Compliance, cela signifie conformité, docilité, nous disent les dictionnaires. Ici, la traduction exacte serait plus précisément soumission et plus spécifiquement encore soumission à l'autorité. (Intéressant de voir une nouvelle fois le titre américain d'un film repris tel quel par les distributeurs hexagonaux, quand bien même il ne s'agit pas d'un mot du vocabulaire des élèves de 5° que demeurent la majorité des Français, comme pour " Inception" ou " Twixt"). Dès le générique, un immense panneau nous annonce qu'il s'agit d'une histoire inspirée de faits réels. Les fidèles lecteurs de ces critiques connaissent ma réticence devant cet argument d'autorité (" Les Saphirs"), à plus forte raison quand il est assené de manière aussi péremptoire : le fait que l'histoire qu'on nous rapporte soit réelle n'exonère pas le réalisateur de sa responsabilité dans le choix de la façon de nous la raconter.
Pourtant, dans certains cas, c'est la fidélité de ces fameux faits qui justifie la nécessité du film, qui s'il était une fiction, apparaîtrait comme l'exagération fantasmée d'un réalisateur soucieux de faire le buzz. C'était le cas de " 38 Témoins", très fidèlement adapté du meurtre de Kitty Genovese malgré sa transposition havraise, ou pour certains aspects, de "A perdre la raison", inspiré de l'affaire Geneviève Lhermitte. C'est le cas bien entendu ici, à tel point que la détermination de ma note dépendait de ce que Wikipédia me racontait de l'affaire du Mont Washington : si les épisodes les plus trash de ce huis-clos anxiogène avaient été inventés, je me serais senti odieusement manipulé. Vérification faite, tous les détails de l'histoire sont vrais, jusqu'à la phrase de Van à sa sortie du fast-food :"I have done something terribly bad". Seule différence, la serveuse était châtain et nettement moins mignonne que Dreama Walker, ce qui n'est pas non plus innocent...
Entre 2002 et 2004, un homme s'est fait passer au téléphone plus de 70 fois pour un officier de police auprès de gérants de restaurants ou d'épiceries en accusant une des employés d'avoir volé, jusqu'à l'affaire du Mont Washington dans l'Ohio où le canular a dégénéré en viol, et a permis l'arrestation du coupable, un père de cinq enfants. Quand je traduisais compliance par soumission à l'autorité, je faisais implicitement référence à l'expérience de Milgram, fidèlement racontée dans "I comme Icare", où sous couvert d'expérimentation scientifique, des citoyens ordinaires envoyaient des décharges (fictives, bien sûr) de 400 volts à des cobayes qui avaient mal répondu à un questionnaire.
En 2009, Christophe Nick avait produit un documentaire, "Le Jeu de la Mort", où il reprenait l'expérience de Milgram en remplaçant l'autorité du scientifique en blouse blanche par celle d'une animatrice de télévision.
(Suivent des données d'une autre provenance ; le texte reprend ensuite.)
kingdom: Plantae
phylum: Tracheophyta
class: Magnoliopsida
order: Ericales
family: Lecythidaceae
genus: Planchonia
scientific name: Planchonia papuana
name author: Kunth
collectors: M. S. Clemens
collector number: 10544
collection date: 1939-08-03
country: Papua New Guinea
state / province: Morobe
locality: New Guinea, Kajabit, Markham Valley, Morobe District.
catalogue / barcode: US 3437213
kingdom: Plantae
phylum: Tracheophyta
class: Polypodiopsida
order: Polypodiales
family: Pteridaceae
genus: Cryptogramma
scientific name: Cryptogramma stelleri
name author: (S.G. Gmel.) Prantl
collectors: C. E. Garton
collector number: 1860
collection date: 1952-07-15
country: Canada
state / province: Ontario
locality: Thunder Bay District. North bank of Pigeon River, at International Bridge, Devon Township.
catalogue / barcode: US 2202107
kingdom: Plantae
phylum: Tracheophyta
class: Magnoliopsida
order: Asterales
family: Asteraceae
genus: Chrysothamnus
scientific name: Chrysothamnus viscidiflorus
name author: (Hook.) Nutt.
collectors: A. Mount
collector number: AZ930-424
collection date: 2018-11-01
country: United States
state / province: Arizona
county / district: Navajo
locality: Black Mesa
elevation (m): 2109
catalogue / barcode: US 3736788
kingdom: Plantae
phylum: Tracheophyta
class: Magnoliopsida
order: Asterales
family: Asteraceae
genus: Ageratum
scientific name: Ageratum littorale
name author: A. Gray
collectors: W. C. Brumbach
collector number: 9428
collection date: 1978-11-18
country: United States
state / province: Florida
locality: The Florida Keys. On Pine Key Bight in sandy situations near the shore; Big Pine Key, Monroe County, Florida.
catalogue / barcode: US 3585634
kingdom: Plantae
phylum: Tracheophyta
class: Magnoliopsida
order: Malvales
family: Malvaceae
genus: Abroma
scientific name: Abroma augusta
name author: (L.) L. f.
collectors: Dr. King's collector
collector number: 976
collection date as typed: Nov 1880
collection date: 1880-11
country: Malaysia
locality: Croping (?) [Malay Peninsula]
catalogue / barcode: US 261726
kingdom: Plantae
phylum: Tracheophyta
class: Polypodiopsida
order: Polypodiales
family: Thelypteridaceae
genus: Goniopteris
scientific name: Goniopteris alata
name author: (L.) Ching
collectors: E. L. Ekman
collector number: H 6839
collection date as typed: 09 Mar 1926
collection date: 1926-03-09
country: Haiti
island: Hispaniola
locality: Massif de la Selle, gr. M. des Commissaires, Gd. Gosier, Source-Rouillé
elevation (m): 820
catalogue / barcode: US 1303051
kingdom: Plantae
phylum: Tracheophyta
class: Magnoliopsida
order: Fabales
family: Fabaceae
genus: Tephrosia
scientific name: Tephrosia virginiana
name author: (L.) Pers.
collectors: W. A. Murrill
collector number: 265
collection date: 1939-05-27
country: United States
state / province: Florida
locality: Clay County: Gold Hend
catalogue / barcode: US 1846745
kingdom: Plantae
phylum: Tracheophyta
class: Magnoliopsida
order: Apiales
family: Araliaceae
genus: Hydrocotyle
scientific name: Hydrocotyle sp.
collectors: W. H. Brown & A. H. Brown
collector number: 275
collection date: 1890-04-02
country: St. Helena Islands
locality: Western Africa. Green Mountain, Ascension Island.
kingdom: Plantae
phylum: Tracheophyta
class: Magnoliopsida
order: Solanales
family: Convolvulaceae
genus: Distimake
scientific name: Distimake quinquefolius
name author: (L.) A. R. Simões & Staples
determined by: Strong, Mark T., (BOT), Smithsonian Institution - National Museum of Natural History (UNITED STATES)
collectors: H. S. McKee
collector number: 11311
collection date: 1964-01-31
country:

Tania Young, qui tenait ce rôle, avait un protocole d'une dizaine de phrases à dire pour vaincre la résistance des apprentis bourreaux. On les retrouve dans l'argumentaire du faux policier de "Compliance", un savant mélange de menaces, de promesses et de flatteries, en jouant du régime de la douche écossaise pour fragiliser ses interlocuteurs, aussi bien ceux qu'il devait convaincre de commettre des délits au nom même de la loi, que la victime qu'il préparait à accepter le pire.
La scène du Mont Washington a été filmée par une caméra de surveillance diffusée depuis sur ABC, et Craig Zobel s'en est inspiré. Mais il l'a déployée avec tous les moyens du cinéma, privilégiant les plans serrés sur les personnages, les cadres qui comportent toujours un rayonnage ou un armoire en amorce pour suggérer l'exiguîté des lieux. Ce huis clos étouffant fonctionne, ponctué par la voix cauteleuse du prétendu officier qui répète en boucle ses arguments dans une ambiance hypnotique, et un sentiment pesant de malaise s'installe (il y a eu un départ violent dans la salle où je regardais le film). Craig Zobel a fait jouer les scènes sur deux plateaux connectés entre eux, Pat Healy disant son texte à l'aveugle qui était entendu sur l'autre plateau où jouaient Ann Dowd et Dreama Walker, et c'est cette distance qui rend possible l'acceptation de l'incroyable.
Craig Zobel raconte : "Lorsque j'ai découvert cette histoire, je me suis écrié : "Je n'aurais jamais obéi !" Puis je me suis souvenu de certains tournages durant lesquels j'avais accepté sans broncher des décisions dangereuses pour l'équipe. Je me suis alors rendu compte de l'universalité du sujet." C'est bien le mérite principal de ce film âpre que de nous renvoyer à nos propres représentations, individuelles et collectives, de ce droit fondamental à la désobéissance face à l'arbitraire et à la perversion.